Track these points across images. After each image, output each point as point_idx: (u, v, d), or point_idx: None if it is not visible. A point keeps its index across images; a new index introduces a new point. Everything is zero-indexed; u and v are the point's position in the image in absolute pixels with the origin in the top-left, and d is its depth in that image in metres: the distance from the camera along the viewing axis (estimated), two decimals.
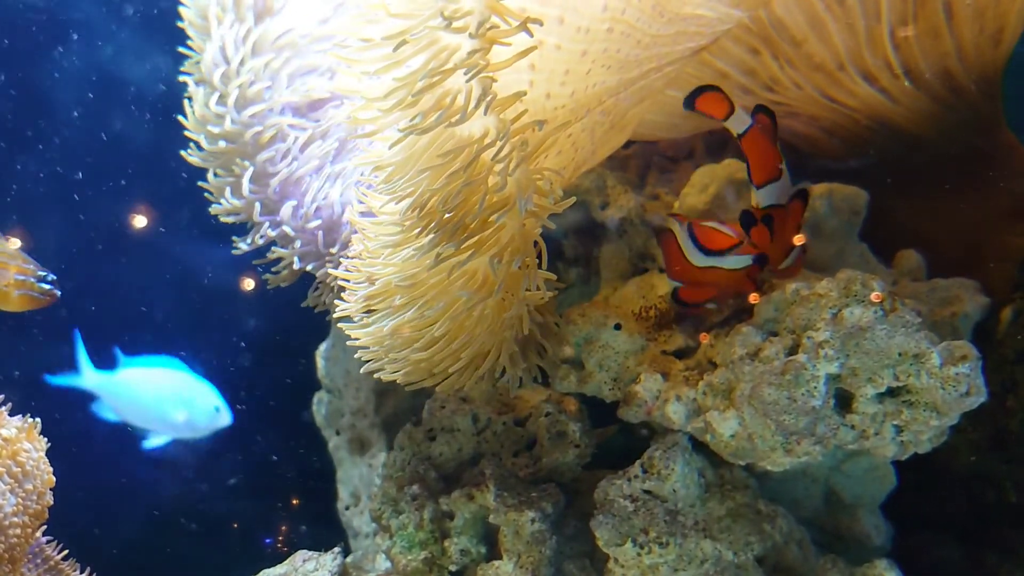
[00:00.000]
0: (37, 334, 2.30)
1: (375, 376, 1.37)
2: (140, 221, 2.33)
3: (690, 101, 1.34)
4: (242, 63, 1.61)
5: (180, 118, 1.67)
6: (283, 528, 2.43)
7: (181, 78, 1.68)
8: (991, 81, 1.57)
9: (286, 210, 1.64)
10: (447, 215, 1.10)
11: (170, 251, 2.36)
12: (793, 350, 1.30)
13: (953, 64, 1.54)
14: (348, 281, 1.39)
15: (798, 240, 1.47)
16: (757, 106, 1.36)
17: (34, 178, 2.32)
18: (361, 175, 1.47)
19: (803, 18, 1.52)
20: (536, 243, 1.20)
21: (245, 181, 1.64)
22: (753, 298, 1.38)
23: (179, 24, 1.67)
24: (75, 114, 2.34)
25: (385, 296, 1.31)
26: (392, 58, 1.02)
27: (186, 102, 1.67)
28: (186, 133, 1.67)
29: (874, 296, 1.27)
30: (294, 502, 2.45)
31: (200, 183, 1.69)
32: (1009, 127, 1.63)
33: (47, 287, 1.47)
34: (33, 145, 2.33)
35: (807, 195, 1.38)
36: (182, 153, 1.68)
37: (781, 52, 1.56)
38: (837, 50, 1.54)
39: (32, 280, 1.47)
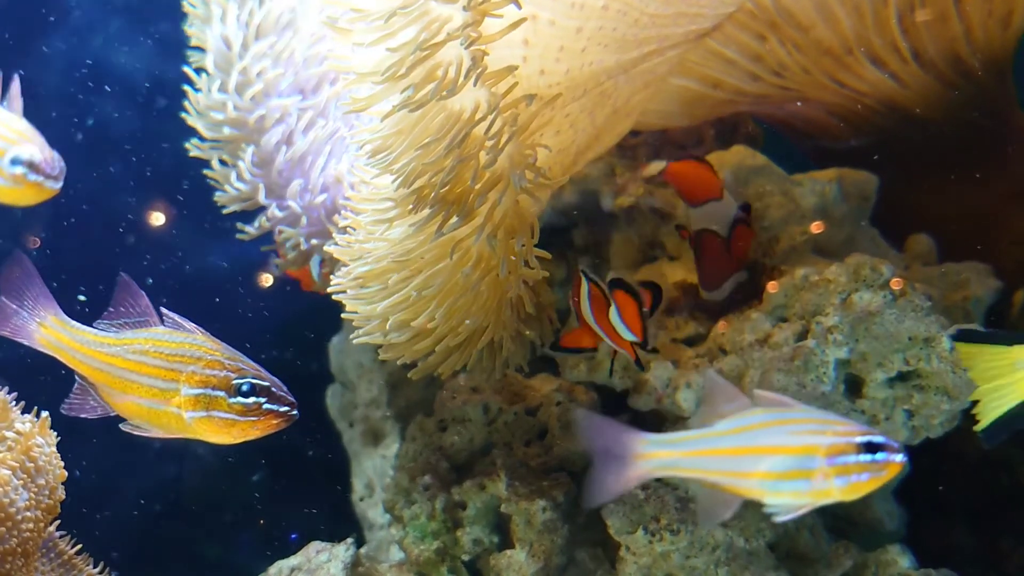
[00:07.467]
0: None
1: (381, 361, 1.36)
2: (154, 216, 2.33)
3: None
4: (245, 47, 1.58)
5: (187, 103, 1.64)
6: (298, 520, 2.44)
7: (184, 68, 1.65)
8: (1001, 64, 1.56)
9: (293, 188, 1.62)
10: (441, 190, 1.08)
11: (180, 244, 2.36)
12: (803, 336, 1.29)
13: (962, 47, 1.53)
14: (344, 256, 1.38)
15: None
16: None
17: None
18: (358, 150, 1.46)
19: (810, 3, 1.51)
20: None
21: (247, 161, 1.62)
22: (771, 287, 1.38)
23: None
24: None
25: (380, 273, 1.30)
26: (384, 29, 1.01)
27: (190, 93, 1.63)
28: (190, 121, 1.64)
29: (893, 283, 1.26)
30: (309, 494, 2.46)
31: (205, 171, 1.67)
32: (1022, 108, 1.62)
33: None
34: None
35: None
36: (187, 145, 1.66)
37: (788, 37, 1.55)
38: (845, 34, 1.53)
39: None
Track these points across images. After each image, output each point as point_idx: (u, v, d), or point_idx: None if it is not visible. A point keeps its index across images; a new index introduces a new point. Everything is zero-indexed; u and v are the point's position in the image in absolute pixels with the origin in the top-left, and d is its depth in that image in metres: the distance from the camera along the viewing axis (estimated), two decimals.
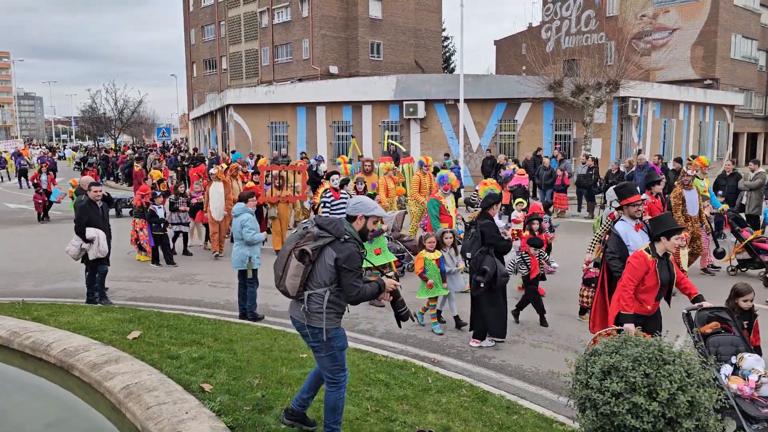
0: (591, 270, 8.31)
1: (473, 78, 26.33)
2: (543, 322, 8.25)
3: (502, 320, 7.43)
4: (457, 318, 8.23)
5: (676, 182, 11.37)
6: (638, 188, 6.97)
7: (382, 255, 9.27)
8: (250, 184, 13.90)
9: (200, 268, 11.91)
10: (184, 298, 9.75)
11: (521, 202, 10.77)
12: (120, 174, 30.55)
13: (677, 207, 10.48)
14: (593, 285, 7.85)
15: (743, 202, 14.00)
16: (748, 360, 4.88)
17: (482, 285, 7.21)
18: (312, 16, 37.55)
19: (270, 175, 13.53)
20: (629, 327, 5.13)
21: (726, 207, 12.06)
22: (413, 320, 5.36)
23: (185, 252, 13.19)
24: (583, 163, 18.58)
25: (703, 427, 2.90)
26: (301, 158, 23.55)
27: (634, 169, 17.24)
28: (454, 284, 8.27)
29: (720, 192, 14.09)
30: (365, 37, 37.77)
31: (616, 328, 5.33)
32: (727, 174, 14.53)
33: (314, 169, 18.50)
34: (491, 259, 7.21)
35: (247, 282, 8.37)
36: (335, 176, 10.73)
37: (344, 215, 5.40)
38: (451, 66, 52.16)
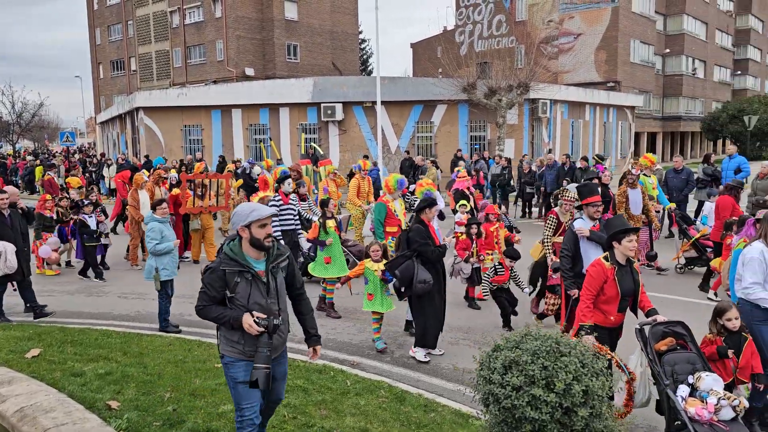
0: (553, 276, 7.97)
1: (390, 80, 26.61)
2: (506, 324, 8.17)
3: (432, 329, 7.11)
4: (408, 322, 8.12)
5: (621, 180, 11.64)
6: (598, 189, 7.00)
7: (333, 265, 8.89)
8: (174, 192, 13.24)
9: (109, 279, 11.38)
10: (92, 311, 9.28)
11: (464, 205, 10.69)
12: (20, 182, 28.71)
13: (621, 205, 10.80)
14: (557, 291, 7.72)
15: None
16: (706, 380, 4.45)
17: (401, 290, 7.03)
18: (225, 16, 36.76)
19: (192, 184, 12.76)
20: (587, 339, 4.72)
21: (674, 205, 12.14)
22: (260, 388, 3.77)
23: (101, 263, 12.41)
24: (497, 163, 19.16)
25: (597, 414, 3.05)
26: (220, 162, 23.00)
27: (544, 168, 17.99)
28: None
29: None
30: (281, 39, 37.36)
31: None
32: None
33: (248, 172, 17.98)
34: (408, 264, 6.90)
35: (158, 295, 7.94)
36: (288, 181, 10.18)
37: (294, 219, 5.32)
38: (369, 68, 52.49)
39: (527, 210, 18.90)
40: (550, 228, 8.10)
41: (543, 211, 17.89)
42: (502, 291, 8.24)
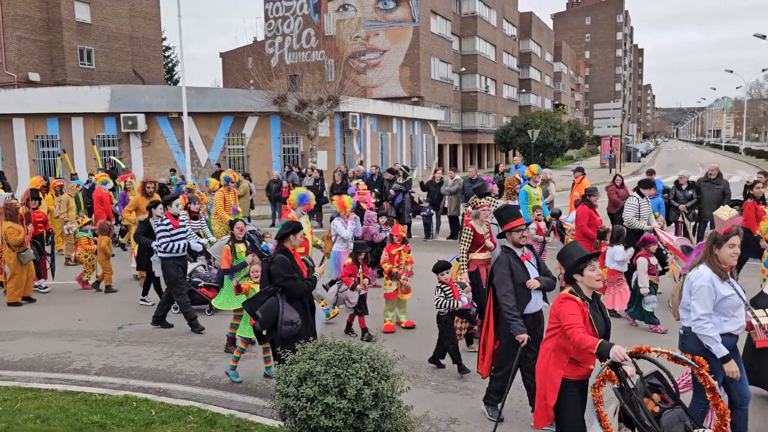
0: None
1: (197, 90, 25.66)
2: (461, 369, 6.84)
3: None
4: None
5: (504, 192, 11.50)
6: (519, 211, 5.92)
7: (242, 295, 7.55)
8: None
9: None
10: None
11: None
12: None
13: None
14: (466, 316, 7.24)
15: (446, 205, 15.97)
16: None
17: (262, 333, 5.97)
18: (2, 14, 32.71)
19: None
20: (618, 350, 3.84)
21: (558, 212, 11.92)
22: None
23: None
24: (309, 175, 19.36)
25: (387, 415, 3.20)
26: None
27: (355, 179, 18.54)
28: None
29: (429, 198, 15.94)
30: (72, 42, 34.18)
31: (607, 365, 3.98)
32: (437, 182, 16.42)
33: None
34: (272, 303, 5.75)
35: None
36: (177, 201, 9.02)
37: (184, 244, 4.36)
38: (175, 77, 50.11)
39: None
40: (466, 242, 7.66)
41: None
42: (451, 317, 6.93)
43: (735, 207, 11.73)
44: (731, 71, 61.45)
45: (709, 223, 12.32)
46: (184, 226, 9.00)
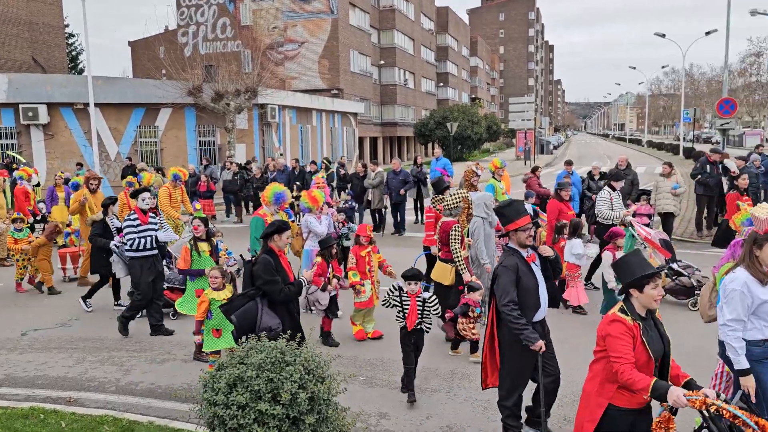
0: (466, 296, 7.05)
1: (105, 80, 24.31)
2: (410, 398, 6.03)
3: None
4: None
5: (462, 185, 10.63)
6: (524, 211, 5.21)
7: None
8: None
9: None
10: None
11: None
12: None
13: (465, 211, 10.71)
14: (472, 314, 6.92)
15: (369, 198, 15.90)
16: None
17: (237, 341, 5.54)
18: None
19: None
20: (677, 392, 3.46)
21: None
22: None
23: None
24: (228, 169, 18.79)
25: (324, 419, 3.08)
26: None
27: (275, 172, 18.15)
28: None
29: (351, 191, 15.85)
30: None
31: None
32: (360, 174, 16.30)
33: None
34: (249, 307, 5.36)
35: None
36: (145, 195, 8.28)
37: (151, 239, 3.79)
38: (80, 66, 47.37)
39: None
40: (456, 241, 7.38)
41: None
42: (413, 334, 5.99)
43: (643, 196, 12.47)
44: (634, 68, 64.92)
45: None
46: (155, 222, 8.30)
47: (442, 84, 66.90)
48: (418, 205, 16.75)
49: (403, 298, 5.95)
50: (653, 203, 12.45)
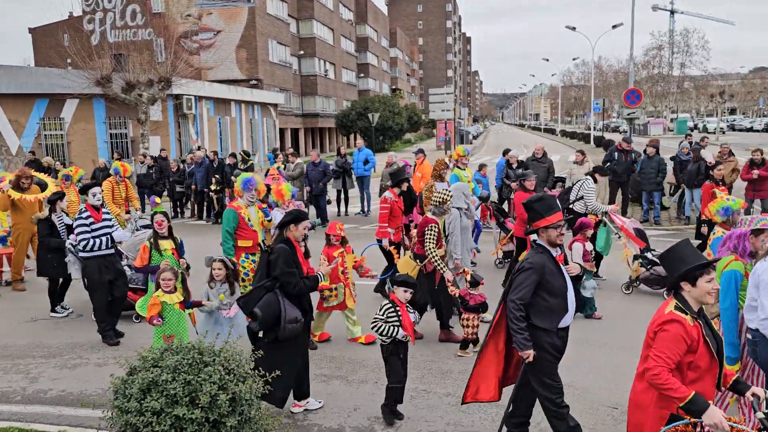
0: (472, 292, 6.73)
1: (4, 70, 22.71)
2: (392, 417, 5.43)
3: (297, 384, 5.49)
4: None
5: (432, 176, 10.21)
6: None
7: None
8: None
9: None
10: None
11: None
12: None
13: (427, 201, 10.17)
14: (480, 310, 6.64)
15: None
16: None
17: (258, 334, 5.28)
18: None
19: None
20: (718, 416, 3.19)
21: (487, 196, 11.55)
22: None
23: None
24: (142, 162, 18.00)
25: (246, 419, 2.97)
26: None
27: (193, 166, 17.54)
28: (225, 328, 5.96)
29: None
30: None
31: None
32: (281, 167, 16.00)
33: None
34: (270, 299, 5.09)
35: None
36: (96, 190, 7.56)
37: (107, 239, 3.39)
38: None
39: (179, 210, 18.18)
40: (431, 240, 7.00)
41: (195, 210, 17.46)
42: (398, 348, 5.33)
43: (558, 183, 12.90)
44: (547, 60, 67.29)
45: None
46: (109, 219, 7.62)
47: (362, 75, 66.85)
48: (342, 197, 16.67)
49: (387, 309, 5.27)
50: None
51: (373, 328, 5.23)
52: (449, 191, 7.41)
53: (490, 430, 5.17)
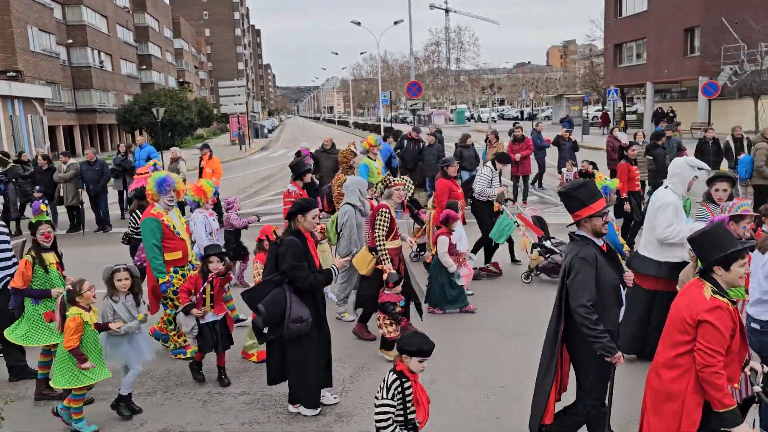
0: (386, 292, 6.08)
1: None
2: None
3: (314, 384, 5.13)
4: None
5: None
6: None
7: (47, 327, 5.77)
8: None
9: None
10: None
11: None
12: None
13: (339, 198, 9.22)
14: (391, 310, 6.03)
15: (62, 194, 13.95)
16: None
17: (262, 331, 4.99)
18: None
19: None
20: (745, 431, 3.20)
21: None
22: None
23: None
24: None
25: None
26: None
27: None
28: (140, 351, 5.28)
29: (40, 188, 13.65)
30: None
31: None
32: (43, 168, 14.19)
33: None
34: (277, 294, 4.80)
35: None
36: None
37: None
38: None
39: None
40: (382, 227, 6.37)
41: None
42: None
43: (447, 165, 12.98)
44: (336, 54, 69.03)
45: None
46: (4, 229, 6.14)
47: (144, 67, 62.44)
48: (125, 198, 15.33)
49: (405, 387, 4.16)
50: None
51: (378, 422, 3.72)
52: (399, 181, 6.87)
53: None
###
- [Problem details] Reproduce exactly the lines of the entries above from the first through the line with "0: (37, 334, 2.30)", both included; pictures should not be reproduced.

- [Response]
Track these points across images. After each image, output each point as point_idx: (u, v, d), or point_idx: None if it is not visible. A point keeps its index across images; a new index introduces a new point. Everything is zero-indexed; u and v are the point's position in the image in absolute pixels with the origin in the top-left, and d is its depth in that image in metres: the distance from the camera along the viewing axis (estimated), two decimals.
[00:00.000]
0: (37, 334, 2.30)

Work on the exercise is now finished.